- From: Fred Zemke <fred.zemke@oracle.com>
- Date: Tue, 28 Nov 2006 09:49:29 -0800
- CC: RDF Data Access Working Group <public-rdf-dawg@w3.org>
Whereas no one else seems concerned about query evolution involving
_:a bnodes, and people have presented user feedback from testbeds
that indicates it is not an issue, then I withdraw my suggestion that the
scope of a bnode should be larger than a basic graph pattern.
Fred
Seaborne, Andy wrote:
>
>
> Pat Hayes wrote:
>
>>> Eric Prud'hommeaux wrote:
>>>
>>> <heavy edits>
>>>
>>>>>> Some test cases to characterize the behavoir of the language
>>>>>> apparently not captured in the current semantics:
>>>>>>
>>>>>> bnode-type-var [CNT]: can we count duplicate results?
>>>>>
>
> Open.
>
>>>>>>
>>>>>> bNode-constraint [BCN]: are bNode labels allowed in FILTERs?
>>>>>
>
> No (they are not syntactically valid at the moment and it might lead
> to trouble with optimizers moving filters around unless CNT in which
> case bnodes behave like any other variable.
>
> Note also that bNode labels in FILTERs fails the substitution intuition:
>
> FILTER(_:a < 3)
>
> and
>
> ?x = _:a
> FILTER(?x < 3)
>
> are rather different.
>
>>>>>>
>>>>>> bNode-join [BJN]: do bNode lables bridge basic graph patterns?
>>>>>>
>>>>>
>>> At this point I cannot decipher who wrote the preceding sentence,
>>> but it
>>> is an issue that I have raised. I believe that people will
>>> naturally write simple
>>> queries and then edit them into more complex ones. A partciularly
>>> natural
>>> evolution will be to test a join first, and then break it up with an
>>> OPTIONAL.

What to work on |
Answer these about the message on blank nodes:
(a) What suggestion does the sender withdraw?
(b) What reply is given to "are bNode labels allowed in FILTERs?"
(c) What query evolution is called particularly natural?

Data |
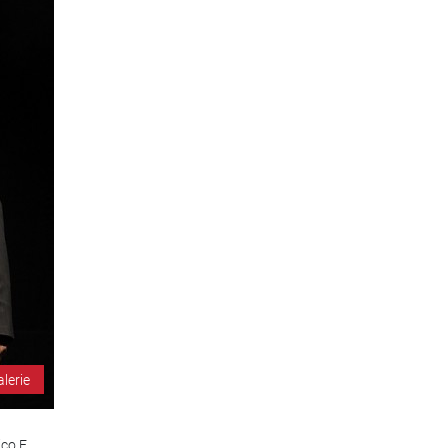
alerie
co F.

Response below |
(a) The suggestion that the scope of a bnode should be larger than a basic graph pattern.
(b) No.
(c) Testing a join first and then breaking it up with an OPTIONAL.